News
Powerful Gamma Rays from a Remote Galaxy Detected
It happened in April 2015. A flood of powerful gamma rays crashed into our very own atmosphere.
Where did they come from? Scientists are trying to find out from the information they have captured through the Very Energetic Radiation Imaging Telescope Array System (VERITAS).
Now these gamma rays are "photons of light with very high energies" and their source is a galaxy called PKS 1441+25, a rare type called a "blazar".
The centre of this galaxy is a supermassive black hole surrounded by a circle of hot gas and dust, according to scienceworldreport.
There is some material from the disk that keeps swirling toward the supermassive black hole. Some of it divides into twin jets blasting outward, which travels almost close to the speed of light. One of them gets aimed near the earth's direction, giving us an insight into the core of the galaxy.
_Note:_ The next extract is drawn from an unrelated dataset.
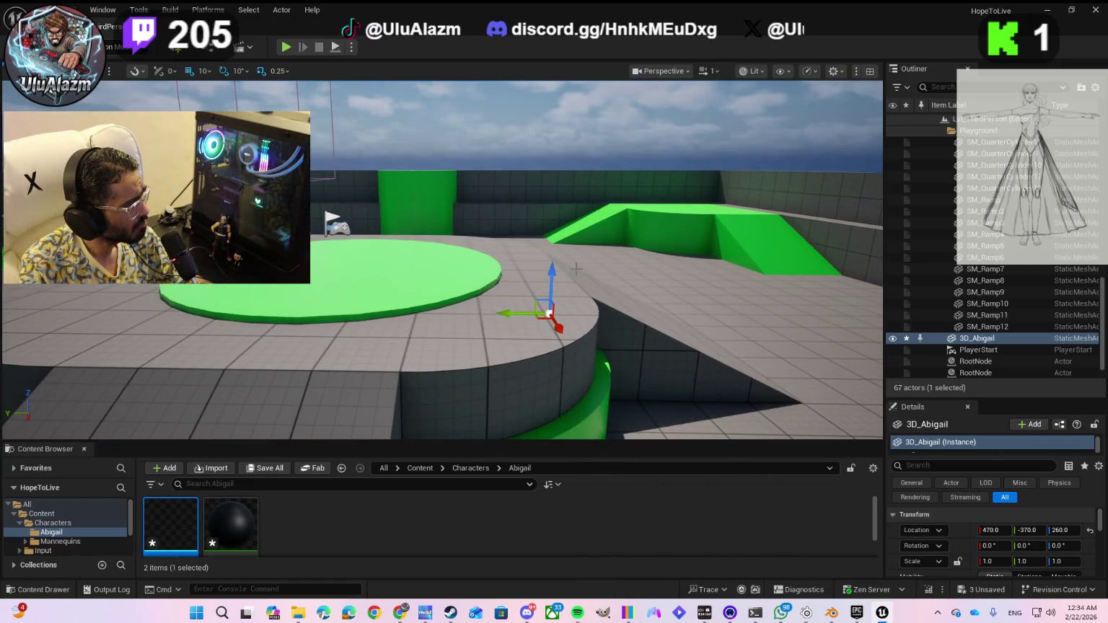
pyautogui.moveTo(550, 274); pyautogui.dragTo(568, 146)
"We're looking down the barrel of this relativistic jet," said Wystan Benbow, one of the researchers, in a news release. "That's why we're able to see the gamma rays at all."
The exact location of gamma-ray emissions is not known in blazar physics. With information sourced from VERITAS and the Fermi Gamma-Ray Space Telescope, researchers found that the gamma rays are actually far away from the black hole.
Moreover, the source of the gamma rays seemed bigger than is visible in an active galaxy.
"These jets have clumps in them," said Matteo Cerruti, co-author of the study. "It's possible that two of those clumps may have collided and that's what generated the burst of energy."
The findings are published in the Astrophysical Journal Letters.